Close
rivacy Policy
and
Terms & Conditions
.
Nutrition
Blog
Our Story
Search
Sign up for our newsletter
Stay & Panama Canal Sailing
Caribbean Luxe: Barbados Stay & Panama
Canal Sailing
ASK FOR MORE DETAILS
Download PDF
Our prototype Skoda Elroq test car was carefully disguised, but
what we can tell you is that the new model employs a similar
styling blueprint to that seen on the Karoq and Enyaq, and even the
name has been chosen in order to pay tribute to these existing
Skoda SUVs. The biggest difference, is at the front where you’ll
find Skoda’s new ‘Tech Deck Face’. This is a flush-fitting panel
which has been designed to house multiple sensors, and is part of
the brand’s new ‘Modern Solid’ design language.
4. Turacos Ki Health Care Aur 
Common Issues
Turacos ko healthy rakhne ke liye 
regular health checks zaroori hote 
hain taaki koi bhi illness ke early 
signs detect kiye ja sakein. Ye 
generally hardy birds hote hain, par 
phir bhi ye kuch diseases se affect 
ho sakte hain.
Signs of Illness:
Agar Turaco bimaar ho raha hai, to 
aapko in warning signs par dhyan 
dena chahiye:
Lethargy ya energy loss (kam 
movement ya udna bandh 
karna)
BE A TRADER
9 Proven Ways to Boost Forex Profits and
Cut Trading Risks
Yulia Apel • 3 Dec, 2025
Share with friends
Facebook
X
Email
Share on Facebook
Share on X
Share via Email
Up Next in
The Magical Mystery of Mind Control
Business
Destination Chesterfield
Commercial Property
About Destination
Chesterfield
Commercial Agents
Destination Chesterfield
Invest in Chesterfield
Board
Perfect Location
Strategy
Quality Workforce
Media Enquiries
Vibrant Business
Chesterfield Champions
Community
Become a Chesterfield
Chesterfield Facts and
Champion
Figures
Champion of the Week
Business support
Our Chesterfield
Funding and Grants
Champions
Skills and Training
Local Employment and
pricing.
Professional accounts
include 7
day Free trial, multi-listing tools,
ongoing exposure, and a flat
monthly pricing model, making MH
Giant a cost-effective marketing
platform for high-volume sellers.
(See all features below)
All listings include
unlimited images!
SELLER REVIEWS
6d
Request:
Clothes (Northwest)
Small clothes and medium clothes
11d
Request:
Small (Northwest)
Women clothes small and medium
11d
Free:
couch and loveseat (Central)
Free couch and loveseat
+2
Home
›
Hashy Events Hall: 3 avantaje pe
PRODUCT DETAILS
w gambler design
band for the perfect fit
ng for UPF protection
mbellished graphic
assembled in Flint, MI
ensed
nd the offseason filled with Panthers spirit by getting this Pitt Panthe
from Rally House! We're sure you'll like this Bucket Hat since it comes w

● ● ● ● ● ● ●

▶ Your instructions
All lines from the one that contains "Invest in Chesterfield" to the last line above must be given again exactly, with both included and nothing added.

▶ Task response
Invest in Chesterfield
Board
Perfect Location
Strategy
Quality Workforce
Media Enquiries
Vibrant Business
Chesterfield Champions
Community
Become a Chesterfield
Chesterfield Facts and
Champion
Figures
Champion of the Week
Business support
Our Chesterfield
Funding and Grants
Champions
Skills and Training
Local Employment and
pricing.
Professional accounts
include 7
day Free trial, multi-listing tools,
ongoing exposure, and a flat
monthly pricing model, making MH
Giant a cost-effective marketing
platform for high-volume sellers.
(See all features below)
All listings include
unlimited images!
SELLER REVIEWS
6d
Request:
Clothes (Northwest)
Small clothes and medium clothes
11d
Request:
Small (Northwest)
Women clothes small and medium
11d
Free:
couch and loveseat (Central)
Free couch and loveseat
+2
Home
›
Hashy Events Hall: 3 avantaje pe
PRODUCT DETAILS
w gambler design
band for the perfect fit
ng for UPF protection
mbellished graphic
assembled in Flint, MI
ensed
nd the offseason filled with Panthers spirit by getting this Pitt Panthe
from Rally House! We're sure you'll like this Bucket Hat since it comes w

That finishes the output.